Residue Analysis of Oxytetracycline in Milk Sample by Two Different Chromatographic Methods and Determination of Ionization Constant Values
Seyfi Sardoğan
Department of Food Engineering, Faculty of Engineering, Uşak University, Uşak, Turkey.
Senem Şanlı *
Department of Chemistry, Faculty of Science and Arts, Uşak University, Uşak, Turkey and Department of Medical Laboratory Techniques, Vocational School of Health Services, Uşak University, Uşak, Turkey.
Barış Sardoğan
Department of Rectorate, Uşak University, Uşak, Turkey.
Barış Atalay
İzmir Kavram Vocational College of Higher Education, İzmir, Turkey.
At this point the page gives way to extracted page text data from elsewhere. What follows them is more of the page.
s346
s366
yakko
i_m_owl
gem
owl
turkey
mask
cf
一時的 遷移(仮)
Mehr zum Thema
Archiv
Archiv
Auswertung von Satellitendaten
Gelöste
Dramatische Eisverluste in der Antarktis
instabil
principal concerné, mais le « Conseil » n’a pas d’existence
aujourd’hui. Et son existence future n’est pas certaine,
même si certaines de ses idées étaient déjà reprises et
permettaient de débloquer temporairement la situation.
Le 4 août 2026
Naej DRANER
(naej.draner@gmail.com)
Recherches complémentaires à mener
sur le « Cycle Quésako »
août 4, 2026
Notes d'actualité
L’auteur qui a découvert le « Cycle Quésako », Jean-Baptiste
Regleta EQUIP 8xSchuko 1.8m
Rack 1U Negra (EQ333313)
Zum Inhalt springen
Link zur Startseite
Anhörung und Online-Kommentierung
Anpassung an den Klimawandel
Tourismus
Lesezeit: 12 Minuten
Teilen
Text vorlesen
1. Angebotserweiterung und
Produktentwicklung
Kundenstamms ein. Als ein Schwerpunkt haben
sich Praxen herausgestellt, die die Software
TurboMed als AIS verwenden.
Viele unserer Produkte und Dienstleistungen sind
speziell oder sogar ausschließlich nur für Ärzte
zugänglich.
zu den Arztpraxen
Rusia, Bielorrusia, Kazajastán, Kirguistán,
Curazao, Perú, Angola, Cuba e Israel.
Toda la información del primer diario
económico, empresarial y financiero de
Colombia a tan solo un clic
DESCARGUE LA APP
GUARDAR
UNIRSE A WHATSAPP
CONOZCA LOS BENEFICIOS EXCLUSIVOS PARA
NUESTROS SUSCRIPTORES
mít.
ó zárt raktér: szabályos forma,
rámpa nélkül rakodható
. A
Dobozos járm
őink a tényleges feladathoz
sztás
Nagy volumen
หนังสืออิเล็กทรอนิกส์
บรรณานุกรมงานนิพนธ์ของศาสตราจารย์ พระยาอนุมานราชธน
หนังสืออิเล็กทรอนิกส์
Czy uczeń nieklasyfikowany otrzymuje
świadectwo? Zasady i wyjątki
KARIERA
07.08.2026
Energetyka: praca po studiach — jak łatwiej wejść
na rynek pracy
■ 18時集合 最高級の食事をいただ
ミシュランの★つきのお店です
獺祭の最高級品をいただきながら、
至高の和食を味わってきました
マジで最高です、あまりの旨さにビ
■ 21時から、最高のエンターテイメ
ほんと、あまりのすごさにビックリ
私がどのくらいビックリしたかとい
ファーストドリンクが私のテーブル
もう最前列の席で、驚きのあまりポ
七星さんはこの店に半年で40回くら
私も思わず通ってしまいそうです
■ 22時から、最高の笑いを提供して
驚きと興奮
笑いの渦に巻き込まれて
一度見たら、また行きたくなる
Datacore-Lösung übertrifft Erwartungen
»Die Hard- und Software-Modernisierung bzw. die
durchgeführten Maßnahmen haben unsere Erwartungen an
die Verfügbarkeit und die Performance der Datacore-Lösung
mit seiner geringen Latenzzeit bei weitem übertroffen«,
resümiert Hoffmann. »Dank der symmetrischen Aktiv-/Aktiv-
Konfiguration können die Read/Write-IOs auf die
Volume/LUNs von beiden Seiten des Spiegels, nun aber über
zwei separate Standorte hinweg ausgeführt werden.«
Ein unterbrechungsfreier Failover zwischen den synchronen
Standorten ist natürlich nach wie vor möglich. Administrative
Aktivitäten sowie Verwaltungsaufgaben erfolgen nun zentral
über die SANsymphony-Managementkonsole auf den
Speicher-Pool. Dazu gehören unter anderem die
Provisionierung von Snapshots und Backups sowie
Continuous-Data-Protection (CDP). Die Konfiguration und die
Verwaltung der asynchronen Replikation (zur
*Author to whom correspondence should be addressed.
Abstract
In the present study, two analytical methods for the residue analysis of oxytetracycline in milk sample have been generated. In HPLC method, the analysis was performed on an X Terra RP-18 column at 25 °C with the mobile phase as methanol: water (20 : 80 )(v/v) modified to pH 5. For the second method capillary electrophoresis system was used. The analysis of oxytetracycline in milk sample could be achieved without using organic modifier in a 58 cm length capillary at a working voltage of 12 kV with 20 mM NaH2PO4-H3PO4 (pH 7) by capillary electrophoresis. Tetracycline was used as internal standard in both methods. The results calculated from both methods were compared to each other. The calculated data for drugs was checked with the data predicted by the SPARC on-line pKa estimator.
Keywords: Oxytetracycline, milk, residue analysis, HPLC, capillary electrophoresis.